Jeff a little off topic but have you been able to quantify the mag gain of nv no filters and then the loss with 12 7 and 3.5? As well as bandpass? Doing some very rough guess with my Gen 2 and the 24 I was getting mid 13s and ideally the scope should be getting mid 16s...with NV. Next time out I will see what it does no nv versus nv..
Unfiltered, I am pretty confident I am getting at least 2 magnitudes gain.
Filtered would depend upon the transmission of the filter - most line filters pass around 90% at the design wavelength. You do lose some light, but lose more of the undesired light.
Counting star fields is very tedious and error prone, so what I have been doing is looking for a globular cluster just on the edge of resolution because:
1) The "search area" is small and manageable; and
2) Accurate data is available on the brightest stars in those clusters via the Uranometria Deep Sky Field Guide.
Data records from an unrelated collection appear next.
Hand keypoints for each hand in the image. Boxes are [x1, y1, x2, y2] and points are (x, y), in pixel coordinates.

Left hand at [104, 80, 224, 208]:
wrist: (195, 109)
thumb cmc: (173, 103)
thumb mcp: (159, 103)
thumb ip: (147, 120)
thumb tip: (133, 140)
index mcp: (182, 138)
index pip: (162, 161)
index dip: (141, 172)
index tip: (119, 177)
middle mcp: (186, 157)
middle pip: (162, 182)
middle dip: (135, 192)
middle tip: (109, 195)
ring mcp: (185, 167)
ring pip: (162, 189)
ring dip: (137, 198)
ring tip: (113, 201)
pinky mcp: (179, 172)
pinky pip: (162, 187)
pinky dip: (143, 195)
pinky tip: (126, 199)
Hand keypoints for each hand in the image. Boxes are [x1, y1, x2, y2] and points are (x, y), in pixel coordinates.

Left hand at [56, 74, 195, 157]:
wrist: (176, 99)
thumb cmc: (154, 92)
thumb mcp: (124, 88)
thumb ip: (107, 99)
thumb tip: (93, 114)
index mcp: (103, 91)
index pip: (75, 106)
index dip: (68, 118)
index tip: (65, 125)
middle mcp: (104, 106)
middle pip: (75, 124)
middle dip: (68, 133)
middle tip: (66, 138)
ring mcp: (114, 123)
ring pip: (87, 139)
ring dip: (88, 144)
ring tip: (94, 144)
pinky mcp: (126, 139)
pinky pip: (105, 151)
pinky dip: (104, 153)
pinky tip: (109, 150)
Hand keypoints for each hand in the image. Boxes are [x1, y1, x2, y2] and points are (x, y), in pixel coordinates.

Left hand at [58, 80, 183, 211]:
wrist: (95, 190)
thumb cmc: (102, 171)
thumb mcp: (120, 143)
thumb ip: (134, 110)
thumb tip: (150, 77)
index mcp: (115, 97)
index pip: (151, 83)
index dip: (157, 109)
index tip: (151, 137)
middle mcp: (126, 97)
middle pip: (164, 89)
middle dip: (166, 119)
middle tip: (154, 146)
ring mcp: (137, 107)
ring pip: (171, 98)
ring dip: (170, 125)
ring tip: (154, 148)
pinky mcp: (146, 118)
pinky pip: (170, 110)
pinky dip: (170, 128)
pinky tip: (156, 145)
One cluster that is close to qualifying is NGC 2419, aka the Intergalactic Wanderer. I can get 4-6 core stars resolved very consistently. USSFG gives the bightest stars as 17.4, and depending upon where you look, the theoretical magnitude for a 16" aperture is 15.4.
Of course you also need to factor in that this observation was not from some mountain top in the Sierra Nevadas or a remote Pacific Island - that is from my SQM 20.5 back yard. And I was not living in a cave for three days prior to that session, or breathing 100% oxygen, or eating beta carotene or any of those other silly things.
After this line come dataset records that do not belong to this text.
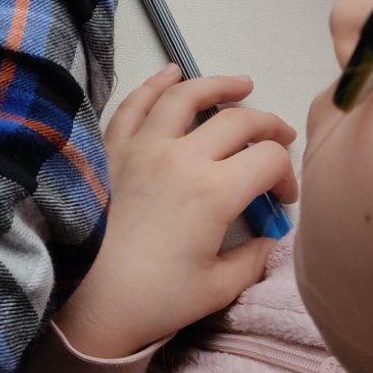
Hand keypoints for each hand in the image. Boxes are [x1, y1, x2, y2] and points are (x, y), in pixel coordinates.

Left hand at [54, 66, 298, 358]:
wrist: (86, 299)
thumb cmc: (153, 298)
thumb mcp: (219, 288)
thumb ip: (253, 259)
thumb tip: (268, 238)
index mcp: (214, 192)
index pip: (269, 160)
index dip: (287, 176)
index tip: (282, 200)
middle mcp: (181, 156)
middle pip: (237, 121)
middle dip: (269, 126)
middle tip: (280, 136)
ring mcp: (141, 146)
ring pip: (185, 96)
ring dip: (219, 85)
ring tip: (241, 85)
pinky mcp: (110, 148)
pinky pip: (135, 103)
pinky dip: (156, 83)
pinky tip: (171, 73)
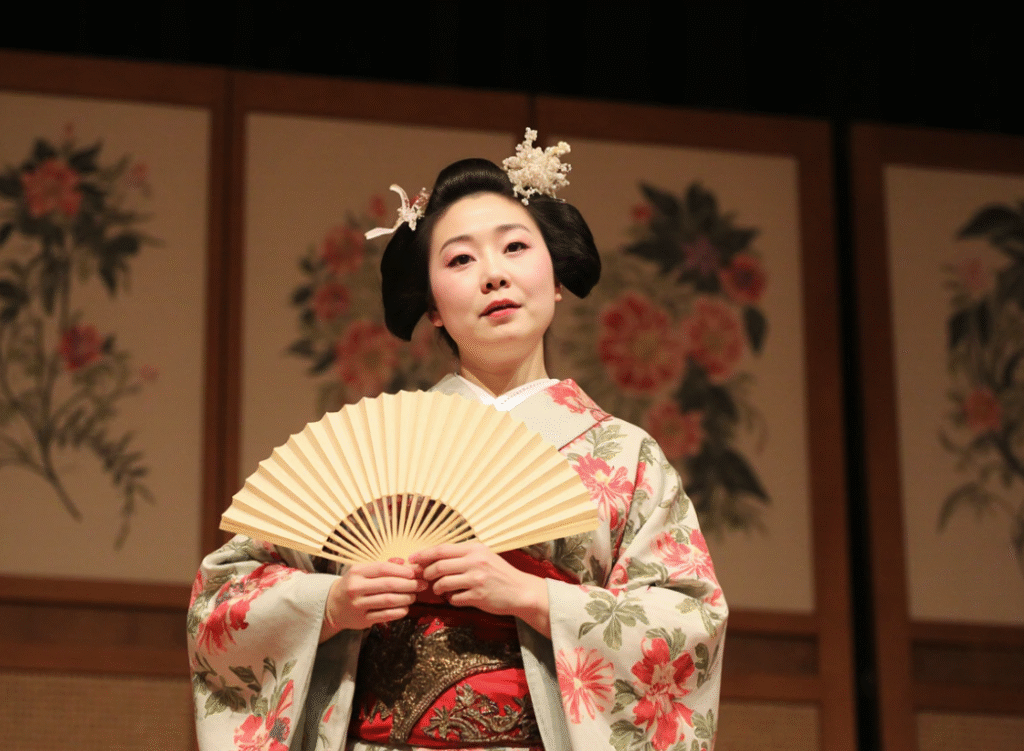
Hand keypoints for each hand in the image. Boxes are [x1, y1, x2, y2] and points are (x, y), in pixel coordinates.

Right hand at [319, 559, 425, 641]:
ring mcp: (358, 605)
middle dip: (409, 584)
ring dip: (406, 598)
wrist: (333, 606)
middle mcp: (356, 588)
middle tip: (421, 585)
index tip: (415, 573)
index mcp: (357, 572)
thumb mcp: (362, 571)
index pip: (383, 569)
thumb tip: (406, 564)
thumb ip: (383, 567)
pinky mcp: (362, 620)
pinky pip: (385, 615)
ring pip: (388, 600)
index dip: (402, 571)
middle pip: (388, 585)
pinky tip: (405, 608)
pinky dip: (399, 612)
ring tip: (414, 596)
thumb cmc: (353, 585)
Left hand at [409, 543, 550, 636]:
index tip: (412, 560)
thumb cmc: (499, 573)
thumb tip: (434, 558)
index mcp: (474, 549)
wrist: (520, 591)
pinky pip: (454, 599)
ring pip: (443, 583)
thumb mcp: (483, 556)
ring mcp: (476, 579)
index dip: (424, 554)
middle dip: (427, 573)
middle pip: (439, 566)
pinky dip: (451, 599)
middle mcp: (475, 561)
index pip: (442, 549)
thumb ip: (462, 555)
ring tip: (440, 589)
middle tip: (424, 578)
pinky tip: (456, 597)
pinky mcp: (478, 596)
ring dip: (437, 588)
So I am confident that magnitude gain is at least 2.
An observer may say "well, using a 16" I can get down to magnitude X conventionally". That may very well be true - there are individual differences in performance levels for all human endeavors. And I would congratulate such a person for being on the upper-end of the Bell Curve for visual sensitivity. But the salient point is such a person would also get the same gain from a typical Gen 3 device as You or I (without having to do all of those dark adaption rituals). About 2+ magnitudes.
Here is another way to look at it:
https://www.cloudyni...n-i3/?p=3549132
Edited by Jeff Morgan, 11 June 2020 - 07:43 PM.